Radiance Speed Comparisons
  Highest Automatic Reduced
G5, nice=0 90.9 91.1 182.2
G5, nice=+6 90.9 166.1 182.4
G4, nice=0 182.8 184.6 366.7
G4, nice=+6 184.3 365.6 367.7

I've recompiled my binaries with the new source code and heavy optimizing
of compiler options. With processor performace at "Highest" I get the
following result for Mark's benchmark test (details for Mark and other
compiler switch freaks out there):

rpict time: 6403.98 user
processor: G5
num procs: 1
clock speed: 2 GHz
cache: 512 kB
OS: OS X Tiger 10.4.3
Radiance vers: 3.8a Patch 2 (?)
compiler: GCC 4.0.0 20041026 (build 4061)
rays: 693777405
options: -O3 -fgcse-sm -funroll-loops -fstrict-aliasing
                 -fsched-interblock
                 -falign-loops=16 -falign-jumps=16 -falign-functions=16
                 -falign-jumps-max-skip=15 -falign-loops-max-skip=15
                 -ffast-math -freorder-blocks -freorder-blocks-and-partition
                 -finline-floor -mdynamic-no-pic -mpowerpc-gpopt
                 -force_cpusubtype_ALL -mtune=G5 -mcpu=G5 -mpowerpc64

Note: These options are equal to the "-fast" optimization switch of the gcc
       for G5 except for one missing "-malign-natural" option which breaks
       rpict and probably a lot of other programs.
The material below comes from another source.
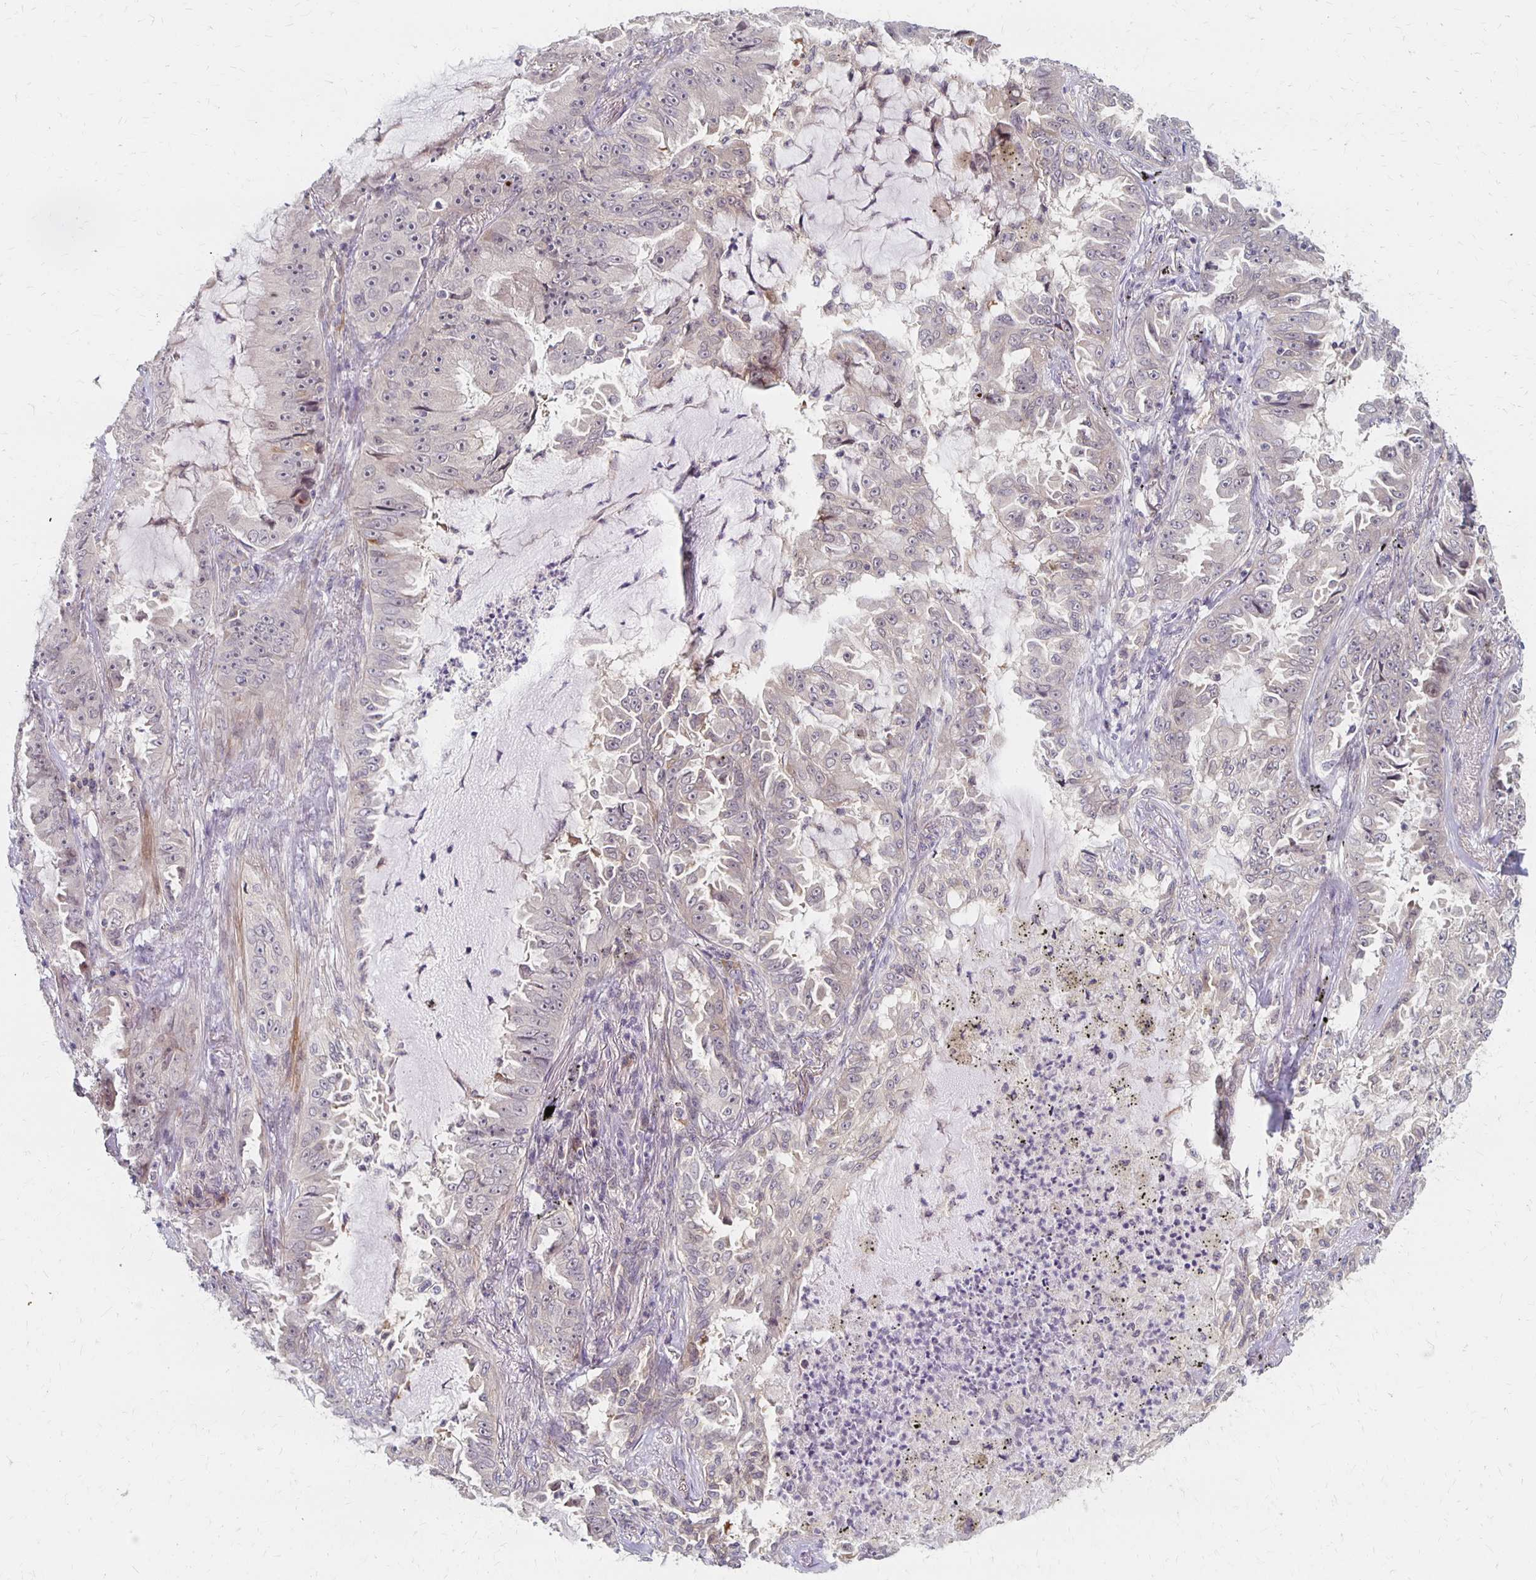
{"staining": {"intensity": "weak", "quantity": "<25%", "location": "cytoplasmic/membranous"}, "tissue": "lung cancer", "cell_type": "Tumor cells", "image_type": "cancer", "snomed": [{"axis": "morphology", "description": "Adenocarcinoma, NOS"}, {"axis": "topography", "description": "Lung"}], "caption": "The image shows no staining of tumor cells in adenocarcinoma (lung).", "gene": "PRKCB", "patient": {"sex": "female", "age": 52}}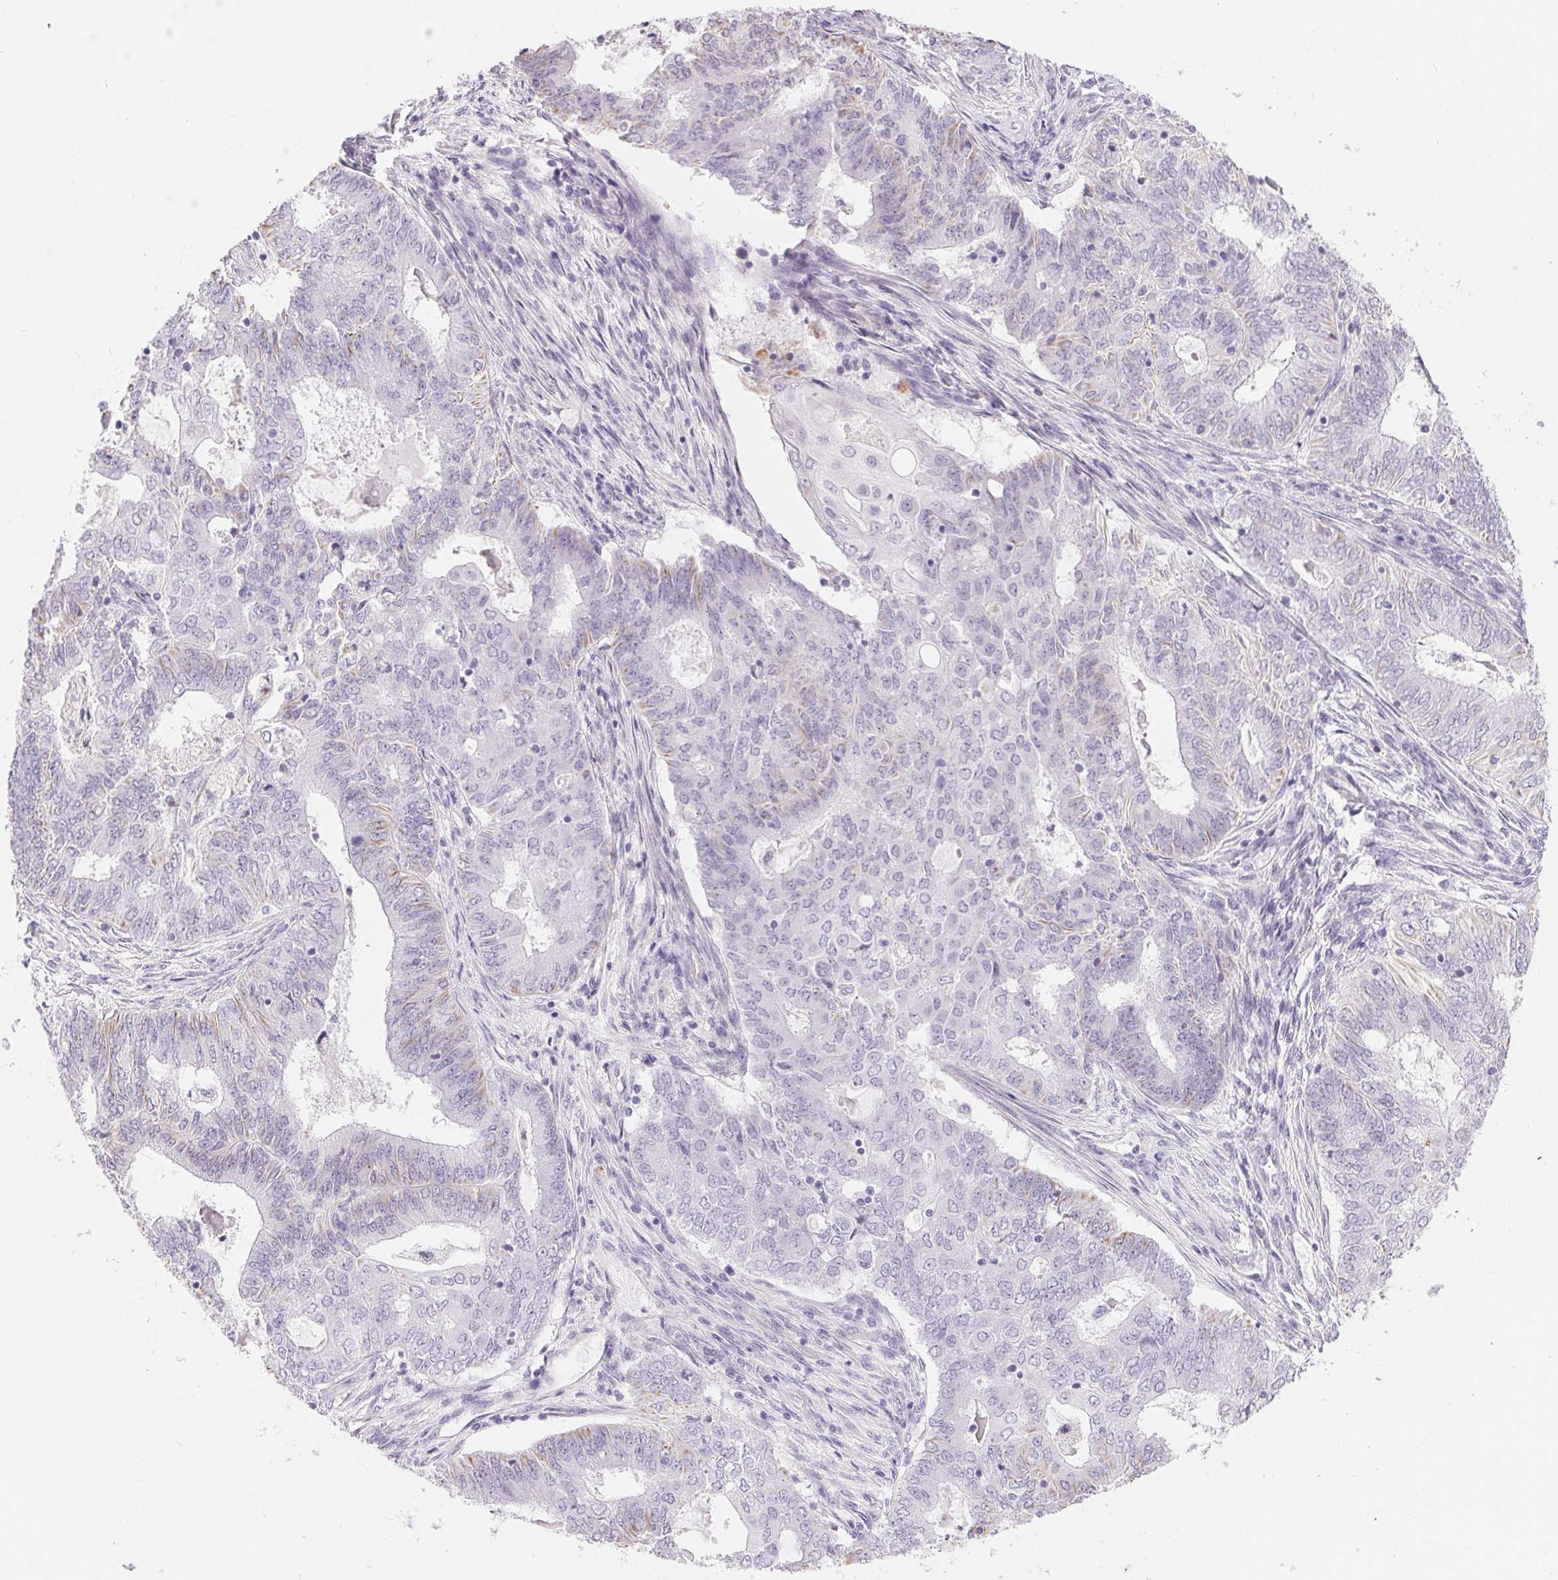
{"staining": {"intensity": "weak", "quantity": "<25%", "location": "cytoplasmic/membranous"}, "tissue": "endometrial cancer", "cell_type": "Tumor cells", "image_type": "cancer", "snomed": [{"axis": "morphology", "description": "Adenocarcinoma, NOS"}, {"axis": "topography", "description": "Endometrium"}], "caption": "Immunohistochemistry image of neoplastic tissue: endometrial cancer stained with DAB (3,3'-diaminobenzidine) demonstrates no significant protein expression in tumor cells.", "gene": "GFAP", "patient": {"sex": "female", "age": 62}}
Finally this iMac is up to the Athlon XP on Mark's page and acceptable
for a real "desktop" machine where fan noise is much more important than
render speed.

Happy holiday season and i hope everyone gets a PowerMac G5 Quad under
their christmas tree,

Thomas

···

On 16.12.2005, at 22:10, Greg Ward wrote:

Hi Thomas,

Thanks for the hint as to what options to set on the G5! I had played around with these some time ago -- using gcc 3.3, I think -- and never found a combination that both sped up the process and avoided problems. I'm sure I tried removing one at a time, but not with the latest compiler. Indeed, this combo seems to be a winner, at least for the G5 -- about 20% faster than -O3 by itself.

Running Mark Stock's bench4 on the HEAD release on my 2.5GHz G5, I get a user time total of 4956.56 seconds, which is maybe a few percent better than what one might expect just from the clock speed difference.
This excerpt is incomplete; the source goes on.